Teaching an AI to understand what you ate
On December 7th, four days into the project, I made the commit that would define WhispCal's identity: "Introduce authentication with Apple/Google and Supabase, and integrate Gemini AI for food parsing and recipe generation."
That single commit bundled together auth, a database, and an AI integration. The ambition-to-planning ratio was dangerously high.
The problem with food
Here's the thing about nutrition tracking that most calorie counter apps get wrong: people don't think in grams. Nobody says "I ate 142 grams of chicken breast with 85 grams of steamed broccoli." They say "I had some chicken and broccoli for lunch" or "leftover pasta, maybe two cups" or "a handful of almonds while I was on a call."
I wanted WhispCal to understand that. Not force users into a search-and-weigh workflow, but actually parse natural language descriptions of meals into structured nutritional data.
Gemini enters the chat
I started with Google's Gemini API. The first version was embarrassingly simple — take the user's text input, wrap it in a prompt asking for structured JSON with food items and estimated macros, parse the response. It worked surprisingly well for straightforward inputs.
The next day I added voice integration. That commit message — "UI/UX changes and voice integration!" — has an exclamation mark, which tells you how excited I was. Speaking your meal into the phone and watching it appear as structured nutritional data felt like magic.
Then came barcode scanning. Scan a product, look up the nutritional data, add it to your log. Between voice, text, and barcode, I had three input methods within a week.
The model-switching saga
What the commits don't show is the experimentation behind each AI decision. On December 15th: "Update generative model in handleParseFoodLog function." The next day: "Upgrade Llama model to llama-3.3-70b-versatile." Then: "change api to gemini for fetching food."
I was bouncing between models like someone trying on shoes. Gemini was good at structured output but expensive. Llama 3.3 through Groq was fast and cheap but occasionally hallucinated nutritional values. Gemini understood complex meals better but sometimes over-interpreted simple inputs.

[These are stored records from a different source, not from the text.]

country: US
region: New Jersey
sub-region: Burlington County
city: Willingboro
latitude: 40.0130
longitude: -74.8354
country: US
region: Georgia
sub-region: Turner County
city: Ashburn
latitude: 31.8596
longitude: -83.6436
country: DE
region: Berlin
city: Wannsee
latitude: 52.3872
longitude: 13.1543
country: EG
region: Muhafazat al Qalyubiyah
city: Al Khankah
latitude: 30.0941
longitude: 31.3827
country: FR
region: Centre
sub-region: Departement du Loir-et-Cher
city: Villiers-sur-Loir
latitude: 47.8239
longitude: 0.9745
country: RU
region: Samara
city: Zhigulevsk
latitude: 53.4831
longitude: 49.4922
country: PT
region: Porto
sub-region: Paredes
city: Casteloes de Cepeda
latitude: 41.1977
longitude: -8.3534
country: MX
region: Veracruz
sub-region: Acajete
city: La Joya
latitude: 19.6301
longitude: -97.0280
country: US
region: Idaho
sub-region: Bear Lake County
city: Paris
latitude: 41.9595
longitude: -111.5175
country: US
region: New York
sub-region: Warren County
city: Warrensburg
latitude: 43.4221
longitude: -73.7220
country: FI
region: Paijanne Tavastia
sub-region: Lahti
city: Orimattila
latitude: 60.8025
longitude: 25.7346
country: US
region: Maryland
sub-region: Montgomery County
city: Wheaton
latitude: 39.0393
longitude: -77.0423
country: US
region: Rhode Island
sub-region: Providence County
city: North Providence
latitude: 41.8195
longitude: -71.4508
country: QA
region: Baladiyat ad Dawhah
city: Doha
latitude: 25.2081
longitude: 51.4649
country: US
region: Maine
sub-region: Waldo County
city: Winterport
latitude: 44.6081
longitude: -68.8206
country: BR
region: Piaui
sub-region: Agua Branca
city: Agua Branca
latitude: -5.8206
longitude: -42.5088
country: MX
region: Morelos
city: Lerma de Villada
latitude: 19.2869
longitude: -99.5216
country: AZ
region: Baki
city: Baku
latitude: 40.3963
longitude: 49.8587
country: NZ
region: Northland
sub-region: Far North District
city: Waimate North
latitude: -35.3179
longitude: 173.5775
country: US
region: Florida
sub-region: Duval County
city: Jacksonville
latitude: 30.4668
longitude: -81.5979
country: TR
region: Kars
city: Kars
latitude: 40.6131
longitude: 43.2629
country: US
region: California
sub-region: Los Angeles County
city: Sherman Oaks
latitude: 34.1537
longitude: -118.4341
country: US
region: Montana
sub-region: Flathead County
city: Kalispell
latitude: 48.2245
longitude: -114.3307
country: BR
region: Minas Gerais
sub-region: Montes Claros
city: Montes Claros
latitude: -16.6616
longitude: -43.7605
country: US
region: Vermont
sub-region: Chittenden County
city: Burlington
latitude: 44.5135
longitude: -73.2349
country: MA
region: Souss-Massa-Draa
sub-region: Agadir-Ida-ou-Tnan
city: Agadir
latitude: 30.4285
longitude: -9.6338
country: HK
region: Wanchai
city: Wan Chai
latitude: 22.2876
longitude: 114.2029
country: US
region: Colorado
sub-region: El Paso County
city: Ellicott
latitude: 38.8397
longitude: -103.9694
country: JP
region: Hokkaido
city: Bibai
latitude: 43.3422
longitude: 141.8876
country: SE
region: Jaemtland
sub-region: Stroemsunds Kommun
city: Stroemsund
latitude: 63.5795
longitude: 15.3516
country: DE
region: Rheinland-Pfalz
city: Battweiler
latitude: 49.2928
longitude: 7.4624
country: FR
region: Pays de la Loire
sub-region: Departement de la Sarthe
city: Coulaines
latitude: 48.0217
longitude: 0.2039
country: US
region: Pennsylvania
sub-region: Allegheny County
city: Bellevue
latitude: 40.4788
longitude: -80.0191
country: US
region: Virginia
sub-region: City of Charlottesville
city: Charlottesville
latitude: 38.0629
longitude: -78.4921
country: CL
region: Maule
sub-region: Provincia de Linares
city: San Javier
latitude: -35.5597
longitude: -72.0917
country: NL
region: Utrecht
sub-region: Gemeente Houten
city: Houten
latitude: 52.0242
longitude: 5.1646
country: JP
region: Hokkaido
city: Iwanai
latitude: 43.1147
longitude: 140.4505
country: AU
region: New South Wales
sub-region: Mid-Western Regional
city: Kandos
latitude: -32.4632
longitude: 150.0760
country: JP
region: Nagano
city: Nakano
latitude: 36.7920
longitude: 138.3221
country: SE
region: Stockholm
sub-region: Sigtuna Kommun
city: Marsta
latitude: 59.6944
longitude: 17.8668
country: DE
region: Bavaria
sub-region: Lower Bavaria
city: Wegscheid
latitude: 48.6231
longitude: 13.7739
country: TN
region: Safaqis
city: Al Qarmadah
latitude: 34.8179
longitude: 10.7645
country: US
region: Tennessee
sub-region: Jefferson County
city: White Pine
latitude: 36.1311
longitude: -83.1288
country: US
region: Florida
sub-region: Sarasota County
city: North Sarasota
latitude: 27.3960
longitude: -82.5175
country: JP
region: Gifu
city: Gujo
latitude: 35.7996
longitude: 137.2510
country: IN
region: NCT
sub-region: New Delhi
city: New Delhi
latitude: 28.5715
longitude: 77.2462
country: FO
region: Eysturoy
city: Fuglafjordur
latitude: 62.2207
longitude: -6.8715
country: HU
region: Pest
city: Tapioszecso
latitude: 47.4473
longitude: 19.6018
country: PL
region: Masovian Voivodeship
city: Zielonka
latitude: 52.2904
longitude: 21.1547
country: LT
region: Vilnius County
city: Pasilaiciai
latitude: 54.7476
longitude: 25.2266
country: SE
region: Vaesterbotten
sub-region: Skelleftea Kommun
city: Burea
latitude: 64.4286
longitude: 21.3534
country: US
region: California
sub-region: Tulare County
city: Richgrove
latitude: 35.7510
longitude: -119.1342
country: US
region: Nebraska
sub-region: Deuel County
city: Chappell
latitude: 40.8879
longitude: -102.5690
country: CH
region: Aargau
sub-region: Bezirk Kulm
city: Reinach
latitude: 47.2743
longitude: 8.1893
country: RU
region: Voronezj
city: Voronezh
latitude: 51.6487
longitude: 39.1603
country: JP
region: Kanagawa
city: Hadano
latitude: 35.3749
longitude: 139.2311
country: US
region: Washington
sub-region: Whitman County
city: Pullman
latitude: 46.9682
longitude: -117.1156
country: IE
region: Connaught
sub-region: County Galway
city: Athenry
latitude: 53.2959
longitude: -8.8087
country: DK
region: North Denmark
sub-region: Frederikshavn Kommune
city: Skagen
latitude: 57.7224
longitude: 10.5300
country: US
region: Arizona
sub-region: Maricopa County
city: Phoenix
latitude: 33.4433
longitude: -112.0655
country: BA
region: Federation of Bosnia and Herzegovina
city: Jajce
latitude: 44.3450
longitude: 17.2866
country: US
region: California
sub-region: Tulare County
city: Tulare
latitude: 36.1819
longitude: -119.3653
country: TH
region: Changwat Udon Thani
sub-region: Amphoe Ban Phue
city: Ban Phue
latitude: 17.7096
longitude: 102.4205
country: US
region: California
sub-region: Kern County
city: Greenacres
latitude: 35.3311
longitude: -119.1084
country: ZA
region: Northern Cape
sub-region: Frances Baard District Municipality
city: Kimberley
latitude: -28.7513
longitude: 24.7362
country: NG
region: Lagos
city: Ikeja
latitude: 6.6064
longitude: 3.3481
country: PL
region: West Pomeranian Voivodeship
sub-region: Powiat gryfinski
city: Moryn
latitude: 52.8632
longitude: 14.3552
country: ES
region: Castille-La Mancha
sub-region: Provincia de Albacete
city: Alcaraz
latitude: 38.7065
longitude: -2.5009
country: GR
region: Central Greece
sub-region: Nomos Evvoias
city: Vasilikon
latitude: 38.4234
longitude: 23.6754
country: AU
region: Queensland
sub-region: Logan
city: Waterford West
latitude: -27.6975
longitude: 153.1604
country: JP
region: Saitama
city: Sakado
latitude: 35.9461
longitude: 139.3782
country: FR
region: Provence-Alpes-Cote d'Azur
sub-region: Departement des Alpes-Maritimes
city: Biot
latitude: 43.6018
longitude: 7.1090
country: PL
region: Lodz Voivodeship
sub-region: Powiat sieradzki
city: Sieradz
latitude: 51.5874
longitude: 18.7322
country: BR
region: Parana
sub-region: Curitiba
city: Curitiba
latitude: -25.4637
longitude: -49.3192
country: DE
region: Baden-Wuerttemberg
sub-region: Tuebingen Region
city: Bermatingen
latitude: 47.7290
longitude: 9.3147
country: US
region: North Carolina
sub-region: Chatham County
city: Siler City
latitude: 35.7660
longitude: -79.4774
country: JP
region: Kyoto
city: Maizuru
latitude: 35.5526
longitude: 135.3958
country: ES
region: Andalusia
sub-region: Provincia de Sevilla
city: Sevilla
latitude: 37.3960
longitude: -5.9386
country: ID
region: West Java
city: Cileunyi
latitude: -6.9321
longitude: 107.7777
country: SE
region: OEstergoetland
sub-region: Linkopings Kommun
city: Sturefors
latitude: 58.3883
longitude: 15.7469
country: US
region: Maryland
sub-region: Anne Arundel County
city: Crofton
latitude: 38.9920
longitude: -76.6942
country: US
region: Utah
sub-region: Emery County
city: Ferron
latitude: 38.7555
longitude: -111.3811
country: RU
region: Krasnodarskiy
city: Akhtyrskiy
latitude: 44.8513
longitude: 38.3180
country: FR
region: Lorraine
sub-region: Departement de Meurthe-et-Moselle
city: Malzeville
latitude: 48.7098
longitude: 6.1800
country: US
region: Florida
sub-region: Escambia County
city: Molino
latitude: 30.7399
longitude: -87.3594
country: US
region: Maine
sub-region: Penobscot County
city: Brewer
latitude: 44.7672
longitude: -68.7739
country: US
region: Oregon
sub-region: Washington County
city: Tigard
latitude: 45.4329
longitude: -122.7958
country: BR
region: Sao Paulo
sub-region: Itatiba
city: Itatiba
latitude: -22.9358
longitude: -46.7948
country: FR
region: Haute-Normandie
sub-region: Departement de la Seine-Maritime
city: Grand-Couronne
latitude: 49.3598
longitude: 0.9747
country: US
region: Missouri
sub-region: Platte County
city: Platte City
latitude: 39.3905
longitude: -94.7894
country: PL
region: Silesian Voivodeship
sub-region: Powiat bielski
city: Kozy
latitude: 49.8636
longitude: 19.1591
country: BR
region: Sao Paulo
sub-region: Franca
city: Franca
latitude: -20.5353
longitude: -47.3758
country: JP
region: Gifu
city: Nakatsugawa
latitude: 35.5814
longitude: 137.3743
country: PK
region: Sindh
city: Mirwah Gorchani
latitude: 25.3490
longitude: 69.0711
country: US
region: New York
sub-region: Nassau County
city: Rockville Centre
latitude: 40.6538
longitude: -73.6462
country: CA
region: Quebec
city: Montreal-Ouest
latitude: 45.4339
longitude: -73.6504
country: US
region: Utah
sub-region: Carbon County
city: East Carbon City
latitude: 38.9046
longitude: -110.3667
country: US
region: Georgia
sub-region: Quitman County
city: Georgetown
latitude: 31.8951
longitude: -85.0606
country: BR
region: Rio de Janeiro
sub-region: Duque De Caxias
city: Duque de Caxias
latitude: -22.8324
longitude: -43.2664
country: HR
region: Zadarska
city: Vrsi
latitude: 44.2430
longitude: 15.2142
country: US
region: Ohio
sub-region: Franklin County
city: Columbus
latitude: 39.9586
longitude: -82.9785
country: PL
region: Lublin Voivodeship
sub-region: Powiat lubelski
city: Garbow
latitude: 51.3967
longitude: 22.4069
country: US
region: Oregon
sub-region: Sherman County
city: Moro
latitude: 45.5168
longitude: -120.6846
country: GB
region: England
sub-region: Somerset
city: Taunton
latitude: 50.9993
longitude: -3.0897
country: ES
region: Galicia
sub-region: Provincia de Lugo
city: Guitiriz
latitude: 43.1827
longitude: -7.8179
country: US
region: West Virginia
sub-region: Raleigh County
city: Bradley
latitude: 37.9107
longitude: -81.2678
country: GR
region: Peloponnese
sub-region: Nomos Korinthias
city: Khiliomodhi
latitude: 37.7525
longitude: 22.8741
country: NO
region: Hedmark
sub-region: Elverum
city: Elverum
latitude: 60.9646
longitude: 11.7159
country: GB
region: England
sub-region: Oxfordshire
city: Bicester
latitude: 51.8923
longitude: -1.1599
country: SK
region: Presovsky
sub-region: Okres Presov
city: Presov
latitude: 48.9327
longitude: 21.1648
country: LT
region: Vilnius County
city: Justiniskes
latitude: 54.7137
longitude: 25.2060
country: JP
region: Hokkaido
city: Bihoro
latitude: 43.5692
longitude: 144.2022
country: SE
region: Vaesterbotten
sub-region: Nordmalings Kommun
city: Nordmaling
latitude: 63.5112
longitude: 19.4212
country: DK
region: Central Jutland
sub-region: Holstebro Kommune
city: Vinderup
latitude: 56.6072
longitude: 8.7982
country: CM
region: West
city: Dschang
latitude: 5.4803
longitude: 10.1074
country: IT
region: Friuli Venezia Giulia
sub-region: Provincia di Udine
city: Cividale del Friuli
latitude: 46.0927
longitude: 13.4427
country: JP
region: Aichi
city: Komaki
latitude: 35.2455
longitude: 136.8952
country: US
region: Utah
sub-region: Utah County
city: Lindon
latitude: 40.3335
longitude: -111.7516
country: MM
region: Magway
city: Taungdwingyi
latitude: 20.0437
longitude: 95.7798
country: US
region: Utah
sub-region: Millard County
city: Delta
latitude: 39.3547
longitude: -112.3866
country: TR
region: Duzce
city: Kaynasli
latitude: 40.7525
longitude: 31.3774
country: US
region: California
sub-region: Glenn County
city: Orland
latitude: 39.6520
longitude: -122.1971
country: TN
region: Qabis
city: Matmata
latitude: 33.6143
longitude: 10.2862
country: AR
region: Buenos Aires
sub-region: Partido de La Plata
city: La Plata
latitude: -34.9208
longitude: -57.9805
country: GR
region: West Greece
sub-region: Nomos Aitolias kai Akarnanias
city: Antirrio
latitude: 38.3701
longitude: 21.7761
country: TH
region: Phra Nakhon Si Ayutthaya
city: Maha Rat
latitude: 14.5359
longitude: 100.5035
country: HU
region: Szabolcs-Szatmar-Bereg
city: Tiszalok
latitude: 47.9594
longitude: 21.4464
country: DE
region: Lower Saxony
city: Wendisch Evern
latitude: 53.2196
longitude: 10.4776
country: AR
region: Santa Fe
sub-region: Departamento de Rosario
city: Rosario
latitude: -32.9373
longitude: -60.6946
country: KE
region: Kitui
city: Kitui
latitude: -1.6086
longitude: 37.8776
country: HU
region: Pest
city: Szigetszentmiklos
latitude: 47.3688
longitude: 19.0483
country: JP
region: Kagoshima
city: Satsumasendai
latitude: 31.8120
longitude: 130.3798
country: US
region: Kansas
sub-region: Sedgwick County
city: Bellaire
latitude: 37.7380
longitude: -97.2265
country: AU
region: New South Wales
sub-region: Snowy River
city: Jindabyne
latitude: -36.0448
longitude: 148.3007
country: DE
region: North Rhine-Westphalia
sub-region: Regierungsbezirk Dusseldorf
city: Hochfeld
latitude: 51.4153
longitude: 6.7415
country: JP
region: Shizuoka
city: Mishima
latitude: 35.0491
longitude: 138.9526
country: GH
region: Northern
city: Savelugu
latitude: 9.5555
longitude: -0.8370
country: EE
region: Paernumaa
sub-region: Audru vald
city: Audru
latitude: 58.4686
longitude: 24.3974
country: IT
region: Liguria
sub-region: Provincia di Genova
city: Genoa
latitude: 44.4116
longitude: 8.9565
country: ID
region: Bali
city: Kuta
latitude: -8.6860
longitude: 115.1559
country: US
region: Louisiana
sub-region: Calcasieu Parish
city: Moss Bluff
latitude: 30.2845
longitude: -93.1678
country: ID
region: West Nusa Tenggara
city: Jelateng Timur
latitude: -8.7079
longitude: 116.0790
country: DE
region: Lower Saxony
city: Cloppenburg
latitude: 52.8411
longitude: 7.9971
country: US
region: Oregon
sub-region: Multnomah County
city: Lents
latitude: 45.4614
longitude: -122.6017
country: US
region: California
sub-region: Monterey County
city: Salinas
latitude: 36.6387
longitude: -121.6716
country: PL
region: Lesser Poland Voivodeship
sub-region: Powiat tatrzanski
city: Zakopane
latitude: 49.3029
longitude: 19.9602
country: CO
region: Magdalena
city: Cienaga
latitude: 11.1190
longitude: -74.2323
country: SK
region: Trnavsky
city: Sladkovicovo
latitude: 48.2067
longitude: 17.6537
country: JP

The solution I landed on was using versioned model configurations — different models for different tasks. Food parsing needed accuracy, so Gemini. Recipe generation could tolerate more creativity, so I could use lighter models there. It's not elegant architecture. It's pragmatic triage.
When the AI fights back
The most frustrating bug I encountered was the AI modifying existing items in the user's tray. You'd have three items logged, ask to add a banana, and the AI would helpfully "correct" your previous entries too. Commits from January tell the story: "explicitly asking not to remove data from the existing food items in the prompt" and "added a safe way to NOT change the current tray items unless the user asks for it."
Prompt engineering for a production app is a completely different discipline than playing with ChatGPT. You need the model to be helpful but constrained. Creative but predictable. Conversational but structured. Every edge case is a new line in your prompt, and every new line is a potential conflict with an existing instruction.
Voice, camera, and the input explosion
By mid-December I had text, voice, barcode scanning, and — in a moment of ambition I'd later question — a camera input for photographing meals. The commit message says it all: "add camera input field (might regret that later)."
Each input method created its own parsing challenges. Voice transcription adds its own errors before the AI even sees the text. Barcode data from different databases has inconsistent formats. Camera-based food recognition is an unsolved problem in computer vision.
But the core insight held: meet users where they are. Some people want to type "oatmeal with honey." Others want to scan a barcode. The AI layer normalizes all of it into the same structured format. That's the real product — not any single input method, but the intelligence that sits behind all of them.